CMC will host conferences for government officials from the towns and counties the college serves. The sessions will allow the sharing of information on how local governments can prepare for potential year-2000, or Y2K, problems.

“The goal is to promote dialog,” Livingston said. “It may be that one community has achieved a solution [to some aspect of the problem] and can share with another.” He said in preparing the conferences, he spoke with one person who had a question about how to deal with electric doors in the event of a power failure. Another person in another town had the solution, he said.
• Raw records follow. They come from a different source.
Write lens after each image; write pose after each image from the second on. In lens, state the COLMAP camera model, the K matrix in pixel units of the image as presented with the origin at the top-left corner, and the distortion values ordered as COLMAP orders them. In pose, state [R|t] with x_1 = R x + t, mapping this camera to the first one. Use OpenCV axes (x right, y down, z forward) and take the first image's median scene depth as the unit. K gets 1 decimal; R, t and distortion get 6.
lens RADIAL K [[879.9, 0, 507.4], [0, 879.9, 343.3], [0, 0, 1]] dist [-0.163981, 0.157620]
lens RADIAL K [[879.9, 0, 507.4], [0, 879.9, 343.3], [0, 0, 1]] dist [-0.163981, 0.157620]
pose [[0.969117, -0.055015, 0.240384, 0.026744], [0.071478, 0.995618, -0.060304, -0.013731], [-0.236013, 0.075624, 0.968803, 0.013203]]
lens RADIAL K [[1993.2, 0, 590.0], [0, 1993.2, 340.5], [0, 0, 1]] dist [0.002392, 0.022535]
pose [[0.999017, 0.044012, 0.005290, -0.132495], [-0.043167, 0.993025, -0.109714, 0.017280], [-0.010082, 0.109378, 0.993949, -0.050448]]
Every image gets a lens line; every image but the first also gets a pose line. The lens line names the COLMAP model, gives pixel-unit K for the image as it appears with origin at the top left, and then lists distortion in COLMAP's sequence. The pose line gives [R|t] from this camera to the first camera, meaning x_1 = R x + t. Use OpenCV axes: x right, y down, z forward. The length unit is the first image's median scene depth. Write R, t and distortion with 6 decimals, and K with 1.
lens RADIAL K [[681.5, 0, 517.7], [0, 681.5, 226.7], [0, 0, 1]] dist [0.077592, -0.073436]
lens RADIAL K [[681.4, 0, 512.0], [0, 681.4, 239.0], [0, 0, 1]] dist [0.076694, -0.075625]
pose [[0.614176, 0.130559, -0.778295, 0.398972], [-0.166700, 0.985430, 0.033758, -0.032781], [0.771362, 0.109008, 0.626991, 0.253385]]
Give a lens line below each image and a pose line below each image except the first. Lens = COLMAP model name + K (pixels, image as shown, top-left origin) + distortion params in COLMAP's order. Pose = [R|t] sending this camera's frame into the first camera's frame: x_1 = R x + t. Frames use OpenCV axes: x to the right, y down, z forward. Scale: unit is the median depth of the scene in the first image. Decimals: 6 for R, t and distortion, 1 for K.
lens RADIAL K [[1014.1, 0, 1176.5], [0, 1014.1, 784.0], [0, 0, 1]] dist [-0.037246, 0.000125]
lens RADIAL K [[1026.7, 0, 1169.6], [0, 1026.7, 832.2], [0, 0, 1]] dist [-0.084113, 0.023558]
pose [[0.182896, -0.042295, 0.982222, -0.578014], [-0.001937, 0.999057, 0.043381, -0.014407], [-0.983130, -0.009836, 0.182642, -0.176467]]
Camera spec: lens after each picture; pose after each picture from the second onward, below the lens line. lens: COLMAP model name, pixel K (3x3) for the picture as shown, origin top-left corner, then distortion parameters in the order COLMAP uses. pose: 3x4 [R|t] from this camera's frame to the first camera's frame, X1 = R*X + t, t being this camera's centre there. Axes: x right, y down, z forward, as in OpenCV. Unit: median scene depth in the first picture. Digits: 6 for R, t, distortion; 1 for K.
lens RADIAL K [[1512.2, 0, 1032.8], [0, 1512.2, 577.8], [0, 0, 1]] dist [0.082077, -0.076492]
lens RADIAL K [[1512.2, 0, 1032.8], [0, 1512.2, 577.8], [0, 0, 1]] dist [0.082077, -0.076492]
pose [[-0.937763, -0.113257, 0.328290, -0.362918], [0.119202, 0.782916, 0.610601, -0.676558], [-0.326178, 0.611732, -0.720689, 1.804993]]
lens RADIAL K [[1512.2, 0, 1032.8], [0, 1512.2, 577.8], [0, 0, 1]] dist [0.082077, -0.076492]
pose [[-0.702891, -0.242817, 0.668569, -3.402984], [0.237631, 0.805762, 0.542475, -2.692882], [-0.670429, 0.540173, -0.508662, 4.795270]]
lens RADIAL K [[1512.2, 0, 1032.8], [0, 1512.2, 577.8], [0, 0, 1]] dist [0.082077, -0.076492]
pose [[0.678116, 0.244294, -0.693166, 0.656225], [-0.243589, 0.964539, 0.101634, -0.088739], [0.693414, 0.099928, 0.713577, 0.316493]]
“What we want to do, and we think this is an advantage of IVS, is a sharing of concerns,” Livingston said. He said in some learning situations, it’s easier if just one person lectures, but in this instance, every participant is a resource.

Bob Gardner, manager of administrative services at Holy Cross Electric, agreed to kick in $1,000 for the project from a minigrant fund the utility has created for Y2K education projects. But Gardner said the lion’s share of the funding is coming from CMC itself.

Livingston said CMC is glad to make its resources available. “We think it’s an opportunity to do something for the communities that have supported us so well,” he said.

Gardner of Holy Cross and Norm Clasen of the Rocky Mountain Institute will participate in the video conferences as facilitators and information resources, Livingston said.

He said his project owes much to RMI because it got its start from the Y2K community meetings that the energy think tank, located in Old Snowmass, initiated in several local communities.

The video conferences have not yet been scheduled, but Livingston said they will take place as soon as they can be organized.